Degradation Frequency Curve: An Explicit Frequency-Quantified Representation for All-in-One Image Restoration
For the field of blind image restoration, this work provides a novel explicit representation of degradation that improves performance and generalization across diverse and unseen degradation types.
The paper introduces the Degradation Frequency Curve (DFC), a spectral representation that quantifies degradation responses in the frequency domain, enabling all-in-one image restoration. The proposed DFC-IR framework achieves state-of-the-art performance on standard, composite, unseen, and real-world degradation benchmarks, with improved generalization under complex degradation profiles.

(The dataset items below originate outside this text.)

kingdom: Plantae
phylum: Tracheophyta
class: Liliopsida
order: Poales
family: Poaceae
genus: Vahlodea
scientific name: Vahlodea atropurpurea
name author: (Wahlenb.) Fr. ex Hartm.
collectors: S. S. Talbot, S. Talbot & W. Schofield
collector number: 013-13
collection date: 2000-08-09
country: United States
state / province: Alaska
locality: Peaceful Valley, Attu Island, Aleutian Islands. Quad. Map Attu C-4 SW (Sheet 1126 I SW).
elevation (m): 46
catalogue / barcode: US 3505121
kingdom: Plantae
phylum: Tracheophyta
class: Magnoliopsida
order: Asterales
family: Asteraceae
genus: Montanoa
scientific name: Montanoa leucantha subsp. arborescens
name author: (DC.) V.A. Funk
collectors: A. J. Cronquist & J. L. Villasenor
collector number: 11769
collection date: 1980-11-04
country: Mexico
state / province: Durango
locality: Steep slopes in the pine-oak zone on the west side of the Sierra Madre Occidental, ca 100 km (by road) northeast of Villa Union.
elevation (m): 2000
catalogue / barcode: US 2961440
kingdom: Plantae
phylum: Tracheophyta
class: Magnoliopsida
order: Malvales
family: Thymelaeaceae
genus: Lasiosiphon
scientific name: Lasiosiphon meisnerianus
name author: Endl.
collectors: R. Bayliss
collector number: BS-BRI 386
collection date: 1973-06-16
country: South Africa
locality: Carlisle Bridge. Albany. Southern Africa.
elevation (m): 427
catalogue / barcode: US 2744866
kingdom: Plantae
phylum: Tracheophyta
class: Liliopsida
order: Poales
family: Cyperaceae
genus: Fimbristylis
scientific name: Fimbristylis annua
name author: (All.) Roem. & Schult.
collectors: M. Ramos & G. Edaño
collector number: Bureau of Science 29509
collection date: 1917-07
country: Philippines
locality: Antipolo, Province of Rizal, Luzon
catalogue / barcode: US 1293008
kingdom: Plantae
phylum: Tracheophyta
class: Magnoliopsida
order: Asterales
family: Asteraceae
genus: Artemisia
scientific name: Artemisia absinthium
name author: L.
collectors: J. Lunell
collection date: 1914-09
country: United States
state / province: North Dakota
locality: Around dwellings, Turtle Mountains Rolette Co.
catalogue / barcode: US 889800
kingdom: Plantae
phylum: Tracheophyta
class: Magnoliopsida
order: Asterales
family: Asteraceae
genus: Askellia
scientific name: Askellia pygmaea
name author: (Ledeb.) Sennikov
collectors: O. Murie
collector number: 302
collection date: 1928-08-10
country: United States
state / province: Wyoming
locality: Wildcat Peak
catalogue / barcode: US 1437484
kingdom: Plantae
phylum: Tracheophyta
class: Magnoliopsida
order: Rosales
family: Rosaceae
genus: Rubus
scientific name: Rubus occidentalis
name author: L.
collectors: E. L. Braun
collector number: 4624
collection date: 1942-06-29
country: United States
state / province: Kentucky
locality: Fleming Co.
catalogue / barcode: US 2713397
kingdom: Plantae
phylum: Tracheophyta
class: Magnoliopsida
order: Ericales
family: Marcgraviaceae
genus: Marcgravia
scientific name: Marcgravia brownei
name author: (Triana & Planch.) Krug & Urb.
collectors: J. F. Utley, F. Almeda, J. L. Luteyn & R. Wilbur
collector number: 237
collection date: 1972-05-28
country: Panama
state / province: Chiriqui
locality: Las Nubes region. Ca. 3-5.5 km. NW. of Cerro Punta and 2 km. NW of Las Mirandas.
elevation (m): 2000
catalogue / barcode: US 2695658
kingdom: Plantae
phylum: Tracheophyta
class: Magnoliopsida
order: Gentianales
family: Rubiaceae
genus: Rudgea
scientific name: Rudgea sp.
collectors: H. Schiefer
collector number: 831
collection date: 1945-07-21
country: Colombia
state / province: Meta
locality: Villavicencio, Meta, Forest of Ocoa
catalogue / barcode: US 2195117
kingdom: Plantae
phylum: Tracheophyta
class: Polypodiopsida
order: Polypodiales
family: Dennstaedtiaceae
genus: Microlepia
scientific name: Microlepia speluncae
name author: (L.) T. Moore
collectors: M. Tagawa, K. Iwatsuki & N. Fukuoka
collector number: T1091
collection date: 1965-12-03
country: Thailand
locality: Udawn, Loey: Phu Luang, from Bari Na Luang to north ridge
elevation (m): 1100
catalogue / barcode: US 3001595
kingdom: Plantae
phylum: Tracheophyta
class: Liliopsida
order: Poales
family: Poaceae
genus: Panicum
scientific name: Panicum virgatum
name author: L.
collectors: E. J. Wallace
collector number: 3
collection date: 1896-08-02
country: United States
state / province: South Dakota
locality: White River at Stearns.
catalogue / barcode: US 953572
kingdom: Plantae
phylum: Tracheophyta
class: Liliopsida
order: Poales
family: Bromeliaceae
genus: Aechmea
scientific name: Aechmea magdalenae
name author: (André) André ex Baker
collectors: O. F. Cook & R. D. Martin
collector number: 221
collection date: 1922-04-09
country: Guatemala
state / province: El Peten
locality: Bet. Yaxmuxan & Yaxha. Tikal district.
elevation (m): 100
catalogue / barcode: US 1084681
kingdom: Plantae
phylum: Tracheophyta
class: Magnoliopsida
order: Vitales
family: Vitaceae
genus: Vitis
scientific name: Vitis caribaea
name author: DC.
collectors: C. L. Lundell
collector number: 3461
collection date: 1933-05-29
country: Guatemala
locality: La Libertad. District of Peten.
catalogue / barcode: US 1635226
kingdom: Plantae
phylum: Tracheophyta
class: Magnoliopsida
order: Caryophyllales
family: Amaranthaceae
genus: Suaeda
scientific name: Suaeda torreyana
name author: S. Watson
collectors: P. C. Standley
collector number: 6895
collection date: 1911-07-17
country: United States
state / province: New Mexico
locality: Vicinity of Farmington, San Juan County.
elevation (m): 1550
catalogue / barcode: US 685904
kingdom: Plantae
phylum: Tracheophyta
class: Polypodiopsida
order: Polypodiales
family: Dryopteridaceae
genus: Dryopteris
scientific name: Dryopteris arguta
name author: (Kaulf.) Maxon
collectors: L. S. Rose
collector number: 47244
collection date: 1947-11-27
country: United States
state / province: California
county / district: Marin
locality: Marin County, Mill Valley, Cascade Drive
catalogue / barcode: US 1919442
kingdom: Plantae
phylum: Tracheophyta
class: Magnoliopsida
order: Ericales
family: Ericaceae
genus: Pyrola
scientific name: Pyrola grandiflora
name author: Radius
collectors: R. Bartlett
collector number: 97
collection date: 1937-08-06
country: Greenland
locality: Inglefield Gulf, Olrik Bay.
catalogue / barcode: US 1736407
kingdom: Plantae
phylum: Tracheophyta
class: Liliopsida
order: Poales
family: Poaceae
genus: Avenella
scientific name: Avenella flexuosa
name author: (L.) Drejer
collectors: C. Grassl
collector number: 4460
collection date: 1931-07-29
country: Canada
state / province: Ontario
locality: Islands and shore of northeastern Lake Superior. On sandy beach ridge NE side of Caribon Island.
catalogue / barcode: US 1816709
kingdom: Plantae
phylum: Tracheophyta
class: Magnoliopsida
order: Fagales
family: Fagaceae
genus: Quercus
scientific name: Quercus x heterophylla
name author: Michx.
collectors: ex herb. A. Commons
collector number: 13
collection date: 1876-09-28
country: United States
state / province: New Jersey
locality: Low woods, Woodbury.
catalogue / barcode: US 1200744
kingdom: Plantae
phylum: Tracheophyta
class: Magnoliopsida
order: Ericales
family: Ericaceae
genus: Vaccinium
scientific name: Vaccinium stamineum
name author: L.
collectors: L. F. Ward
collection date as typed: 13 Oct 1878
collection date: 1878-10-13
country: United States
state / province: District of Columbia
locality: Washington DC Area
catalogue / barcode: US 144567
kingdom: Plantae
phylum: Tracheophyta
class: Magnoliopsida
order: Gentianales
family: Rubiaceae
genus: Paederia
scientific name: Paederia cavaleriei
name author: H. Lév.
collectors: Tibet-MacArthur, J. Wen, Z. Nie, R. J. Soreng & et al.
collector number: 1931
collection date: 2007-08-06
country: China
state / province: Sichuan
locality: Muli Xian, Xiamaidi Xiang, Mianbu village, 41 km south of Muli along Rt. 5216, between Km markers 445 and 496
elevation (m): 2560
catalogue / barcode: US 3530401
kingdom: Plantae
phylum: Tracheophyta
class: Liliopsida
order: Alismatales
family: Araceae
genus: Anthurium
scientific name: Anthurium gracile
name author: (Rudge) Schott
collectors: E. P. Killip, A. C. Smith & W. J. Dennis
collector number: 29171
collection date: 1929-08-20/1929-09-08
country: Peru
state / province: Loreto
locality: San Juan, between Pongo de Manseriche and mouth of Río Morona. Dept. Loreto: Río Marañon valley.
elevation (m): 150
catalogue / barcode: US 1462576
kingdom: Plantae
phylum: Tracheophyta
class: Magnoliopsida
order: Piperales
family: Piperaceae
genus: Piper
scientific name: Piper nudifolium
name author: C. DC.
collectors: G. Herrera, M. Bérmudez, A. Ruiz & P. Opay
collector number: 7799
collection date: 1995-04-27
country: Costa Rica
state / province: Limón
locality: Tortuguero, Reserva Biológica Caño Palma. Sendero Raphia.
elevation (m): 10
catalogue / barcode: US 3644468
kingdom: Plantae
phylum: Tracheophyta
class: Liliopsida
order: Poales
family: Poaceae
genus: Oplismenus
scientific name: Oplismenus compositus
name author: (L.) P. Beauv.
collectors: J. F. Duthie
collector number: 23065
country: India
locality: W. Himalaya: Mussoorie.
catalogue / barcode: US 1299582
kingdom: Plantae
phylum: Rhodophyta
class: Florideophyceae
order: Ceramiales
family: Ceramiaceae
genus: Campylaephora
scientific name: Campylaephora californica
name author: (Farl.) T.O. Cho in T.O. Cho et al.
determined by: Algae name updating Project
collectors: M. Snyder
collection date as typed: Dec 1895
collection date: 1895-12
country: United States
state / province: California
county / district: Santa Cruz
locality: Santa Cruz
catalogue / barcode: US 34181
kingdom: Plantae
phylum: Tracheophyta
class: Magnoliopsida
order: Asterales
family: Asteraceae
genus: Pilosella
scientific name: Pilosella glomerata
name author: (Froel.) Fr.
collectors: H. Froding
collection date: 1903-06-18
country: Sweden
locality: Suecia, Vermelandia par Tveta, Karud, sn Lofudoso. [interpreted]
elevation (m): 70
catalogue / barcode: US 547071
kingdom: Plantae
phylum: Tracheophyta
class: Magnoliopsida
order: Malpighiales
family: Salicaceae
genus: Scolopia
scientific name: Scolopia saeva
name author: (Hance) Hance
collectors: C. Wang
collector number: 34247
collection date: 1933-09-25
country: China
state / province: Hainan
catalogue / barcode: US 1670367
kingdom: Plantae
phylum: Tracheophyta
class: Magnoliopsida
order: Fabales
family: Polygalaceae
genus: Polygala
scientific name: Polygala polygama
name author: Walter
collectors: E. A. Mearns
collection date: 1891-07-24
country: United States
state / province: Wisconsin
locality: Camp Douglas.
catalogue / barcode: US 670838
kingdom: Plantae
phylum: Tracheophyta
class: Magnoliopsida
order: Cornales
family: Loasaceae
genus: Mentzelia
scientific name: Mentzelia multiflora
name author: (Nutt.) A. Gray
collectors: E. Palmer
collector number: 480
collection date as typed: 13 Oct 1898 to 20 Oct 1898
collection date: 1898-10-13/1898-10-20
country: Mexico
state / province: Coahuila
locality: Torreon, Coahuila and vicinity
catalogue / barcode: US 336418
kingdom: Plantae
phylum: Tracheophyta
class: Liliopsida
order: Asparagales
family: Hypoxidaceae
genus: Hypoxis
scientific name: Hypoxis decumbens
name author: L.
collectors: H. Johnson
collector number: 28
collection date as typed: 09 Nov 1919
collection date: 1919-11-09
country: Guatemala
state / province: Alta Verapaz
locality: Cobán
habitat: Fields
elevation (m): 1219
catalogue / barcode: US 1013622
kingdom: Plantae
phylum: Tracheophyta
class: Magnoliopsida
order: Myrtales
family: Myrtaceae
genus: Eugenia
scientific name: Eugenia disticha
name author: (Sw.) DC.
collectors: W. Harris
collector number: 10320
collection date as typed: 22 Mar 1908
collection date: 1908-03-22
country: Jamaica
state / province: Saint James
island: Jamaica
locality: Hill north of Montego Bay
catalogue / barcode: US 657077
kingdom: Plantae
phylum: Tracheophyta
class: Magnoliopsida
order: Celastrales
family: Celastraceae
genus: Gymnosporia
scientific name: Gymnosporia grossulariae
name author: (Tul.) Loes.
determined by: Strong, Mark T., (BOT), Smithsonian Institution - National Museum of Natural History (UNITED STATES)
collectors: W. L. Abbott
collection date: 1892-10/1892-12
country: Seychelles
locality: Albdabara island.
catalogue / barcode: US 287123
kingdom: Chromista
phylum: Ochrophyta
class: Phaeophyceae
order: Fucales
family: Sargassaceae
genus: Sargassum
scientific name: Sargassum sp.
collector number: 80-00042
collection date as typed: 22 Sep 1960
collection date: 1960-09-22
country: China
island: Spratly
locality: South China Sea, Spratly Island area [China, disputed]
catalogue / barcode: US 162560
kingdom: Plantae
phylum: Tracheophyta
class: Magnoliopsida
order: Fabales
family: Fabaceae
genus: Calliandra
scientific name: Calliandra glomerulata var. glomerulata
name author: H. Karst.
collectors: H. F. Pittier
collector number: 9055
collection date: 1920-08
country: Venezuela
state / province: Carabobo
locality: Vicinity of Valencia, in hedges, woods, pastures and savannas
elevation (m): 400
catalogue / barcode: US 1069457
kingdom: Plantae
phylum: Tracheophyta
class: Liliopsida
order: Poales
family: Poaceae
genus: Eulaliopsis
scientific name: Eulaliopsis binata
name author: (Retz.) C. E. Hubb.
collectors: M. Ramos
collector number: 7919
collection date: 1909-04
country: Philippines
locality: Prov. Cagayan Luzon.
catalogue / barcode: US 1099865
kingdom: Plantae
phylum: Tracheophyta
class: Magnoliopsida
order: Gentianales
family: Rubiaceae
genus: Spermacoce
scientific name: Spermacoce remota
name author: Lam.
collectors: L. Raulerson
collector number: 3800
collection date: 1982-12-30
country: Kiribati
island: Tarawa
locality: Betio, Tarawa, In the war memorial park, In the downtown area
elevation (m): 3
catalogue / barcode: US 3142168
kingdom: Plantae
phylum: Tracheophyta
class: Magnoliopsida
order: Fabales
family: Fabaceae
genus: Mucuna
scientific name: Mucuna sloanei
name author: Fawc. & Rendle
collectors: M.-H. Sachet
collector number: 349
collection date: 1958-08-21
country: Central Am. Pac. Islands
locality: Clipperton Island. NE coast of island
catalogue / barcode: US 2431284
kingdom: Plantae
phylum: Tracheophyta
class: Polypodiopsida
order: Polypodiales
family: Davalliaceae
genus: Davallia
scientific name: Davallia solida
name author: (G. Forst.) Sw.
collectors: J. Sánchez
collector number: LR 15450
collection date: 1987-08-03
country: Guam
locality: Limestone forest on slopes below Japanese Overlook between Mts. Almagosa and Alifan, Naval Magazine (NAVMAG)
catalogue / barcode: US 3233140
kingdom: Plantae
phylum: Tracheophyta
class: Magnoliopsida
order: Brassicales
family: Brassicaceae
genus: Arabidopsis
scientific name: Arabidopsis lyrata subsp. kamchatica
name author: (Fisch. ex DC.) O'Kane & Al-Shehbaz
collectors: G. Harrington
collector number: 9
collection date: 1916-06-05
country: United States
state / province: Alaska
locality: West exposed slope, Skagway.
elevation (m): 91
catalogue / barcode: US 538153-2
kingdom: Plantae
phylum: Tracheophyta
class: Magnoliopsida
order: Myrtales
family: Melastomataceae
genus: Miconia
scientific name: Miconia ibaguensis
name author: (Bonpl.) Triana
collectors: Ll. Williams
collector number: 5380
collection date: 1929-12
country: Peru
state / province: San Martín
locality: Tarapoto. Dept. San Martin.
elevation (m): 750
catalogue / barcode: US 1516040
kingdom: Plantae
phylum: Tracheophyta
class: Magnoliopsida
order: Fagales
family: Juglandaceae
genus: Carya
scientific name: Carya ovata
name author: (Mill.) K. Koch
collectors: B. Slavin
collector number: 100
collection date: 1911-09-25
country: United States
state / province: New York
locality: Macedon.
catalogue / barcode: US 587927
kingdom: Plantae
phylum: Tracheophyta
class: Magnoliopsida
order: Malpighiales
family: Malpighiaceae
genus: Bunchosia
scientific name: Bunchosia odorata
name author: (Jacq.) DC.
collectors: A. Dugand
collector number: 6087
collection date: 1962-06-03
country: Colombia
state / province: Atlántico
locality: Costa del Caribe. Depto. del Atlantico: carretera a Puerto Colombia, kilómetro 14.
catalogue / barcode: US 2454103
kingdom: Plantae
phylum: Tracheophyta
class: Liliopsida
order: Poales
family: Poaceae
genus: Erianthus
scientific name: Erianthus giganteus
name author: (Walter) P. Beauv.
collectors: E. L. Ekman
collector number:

A fundamental difficulty in all-in-one blind image restoration is that degradation is usually treated as an implicit factor hidden in degraded-to-clean mapping, rather than as an explicit object that can be measured and manipulated. This limitation becomes more pronounced under mixed, compound, or unseen degradation conditions, where degradation effects are hard to assign to predefined labels or task-specific parameters. We propose the Degradation Frequency Curve (DFC), a structured spectral representation that quantifies degradation responses by measuring band-wise residual-to-degraded energy ratios in the frequency domain. DFC converts visually entangled and hard-to-describe degradation effects into a measurable degradation coordinate space. Moreover, DFC can be adaptively decomposed into band-wise spectral tokens, allowing local degradation responses to be represented as reusable restoration priors. Based on this representation, we develop the DFC-guided Image Restorer (DFC-IR), a token-conditioned multi-scale framework that progressively estimates DFCs from intermediate restorations and uses the resulting spectral tokens to guide degradation-aware restoration in a coarse-to-fine manner. Extensive experiments on standard, composite, unseen, and real-world degradation benchmarks show that DFC provides an effective representation basis for all-in-one restoration, leading to state-of-the-art performance and improved generalization under complex degradation profiles.